Rabu, 26 Oktober 2011


 Cerita singkat kampung balong 
part 1  9 oktober 2010

Kawasan pecinan di daerah balong, ini merupakan salah satu kawasan yang perlu dilestarikan. Mengutip dari beberapa tulisan yang pernah saya baca bahwa orang-orang tionghoa (china) diperkirakan sudah ada di Solo sejak tahun 1746, tidak lama setelah kota itu dijadikan dinasti mataram (kasunanan Surakarta) oleh Pakubuwono II. Ketika hadir di Solo pada 1746, dalam perkembangannya masyarakat etnis tionghoa harus tunduk kepada peraturan pemerintah kolonial yang diskriminatif. Masyarakat etnis tersebut dibatasi ruang geraknya dengan sistem surat jalan (passen stelsel). Mereka dilarang memiliki tanah, sesuai UU agraria 1870, bahkan tempat tinggalnya dilokalisasi di sebuah wilayah yang dikenal dengan nama wijk. Setiap kampung cina atau wijk dikepalai oleh seorang kapitan china yang dikenal dengan sebutan “babah mayor”. Pada sekitar 1911, atas desakan organisasi atau gerakan nasionalis di kalangan orang-orang etnis tionghoa, pemerintah kolonial mengabulkan tuntutan penghapusan wijkenstelsel dan passenstelsel. Sejak itu pemukiman masyarakat etnis tionghoa tidak lagi mengelompok di daerah Balong, tapi telah menyebar ke lokasi yang lain seperti warung pelem, limasan, gandekan dan sekitar lojiwetan. Dan menariknya kampung balong masih tetap bertahan sebagai perkampungan pecinan.
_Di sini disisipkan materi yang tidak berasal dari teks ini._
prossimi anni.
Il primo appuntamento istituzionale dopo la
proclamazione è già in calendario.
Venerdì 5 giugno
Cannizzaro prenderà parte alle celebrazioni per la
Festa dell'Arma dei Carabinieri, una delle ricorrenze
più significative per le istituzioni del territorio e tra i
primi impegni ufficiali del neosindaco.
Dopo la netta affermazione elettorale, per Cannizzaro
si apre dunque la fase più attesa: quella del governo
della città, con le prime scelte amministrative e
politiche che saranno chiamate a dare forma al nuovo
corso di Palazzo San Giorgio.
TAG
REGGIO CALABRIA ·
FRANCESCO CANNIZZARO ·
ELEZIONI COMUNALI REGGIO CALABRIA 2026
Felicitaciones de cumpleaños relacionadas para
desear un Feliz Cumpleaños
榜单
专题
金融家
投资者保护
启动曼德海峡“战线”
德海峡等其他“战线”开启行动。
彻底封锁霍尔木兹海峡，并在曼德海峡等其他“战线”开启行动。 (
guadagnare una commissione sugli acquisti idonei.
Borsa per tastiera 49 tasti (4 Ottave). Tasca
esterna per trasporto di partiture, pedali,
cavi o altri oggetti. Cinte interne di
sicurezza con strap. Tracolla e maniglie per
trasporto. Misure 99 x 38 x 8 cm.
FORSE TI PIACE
Sebab mayoritas masyarakat yang tinggal di sana keturunan cina.
Selintas diatas sedikit saya ceritakan awal mulanya masyarakat etnis cina di Solo, dan pada akhirnya kami memilih balong untuk dijadikan referensi pembelajaran dan sebagai bahan pemikiran. Langkah awal, kamipun mendatangi kelurahan Sudiroprajan guna meminta ijin untuk dapat melakukan penelusuran di daerah tersebut. Kehadiran kamipun dinilai dan diterima baik oleh instansi kelurahan Sudiroprajan, sehingga dapat diijinkan untuk melakukan penelitian terkait dengan perkembangan eksistensi keharmonisan warga balong yang masih tetap terjaga hingga saat ini.
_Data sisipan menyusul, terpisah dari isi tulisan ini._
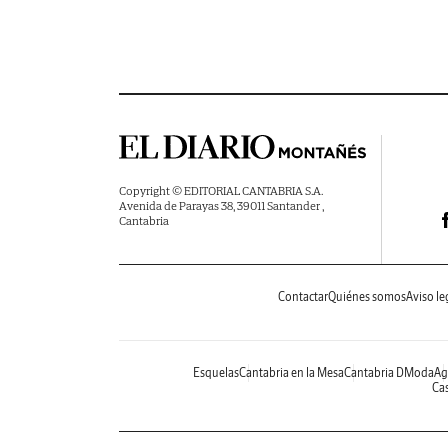
Copyright © EDITORIAL CANTABRIA S.A.
Avenida de Parayas 38, 39011 Santander ,
Cantabria
Contactar
Quiénes somos
Aviso le
Esquelas
Cantabria en la Mesa
Cantabria DModa
Ag
Cas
Berkaitan dengan wacana tersebut saya dan teman sayapun mulai berinteraksi dengan warga balong. Kali pertama kami bertandang di daerah tersebut tepatnya pada hari sabtu,9 oktober 2010, dan kami pun beruntung dapat bertemu dengan bapak joko riyanto yang dikenal oleh warga dengan sapaan “pak antok”, sebagai kepala dusun atau sering disebut dengan bayan ini lah yang menghantarkan kami untuk dapat srawung dengan warga. Pertemuan awal kami dengan pak antok Banyak hal yang kami bicarakan berkaitan dengan terbentuknya balong, pluralitas dari masyarakat balong, keseniannya, perkawinan dua etnis jawa dan cina, kreativitas yang dihasilkan dan masih banyak hal. Munculnya fenomena kampung mbalong adalah sebagai wujud asimilasi Cina-Jawa, atau dalam bahasa local yang diistilahkan oleh pak Antok, disebut keturunan “ampyang” yaitu kacang Cina gula Jawa. Obrolan kamipun berlangsung cukup lama.Ini yang kami jadikan jembatan penghubung antara masyarakat dengan kami.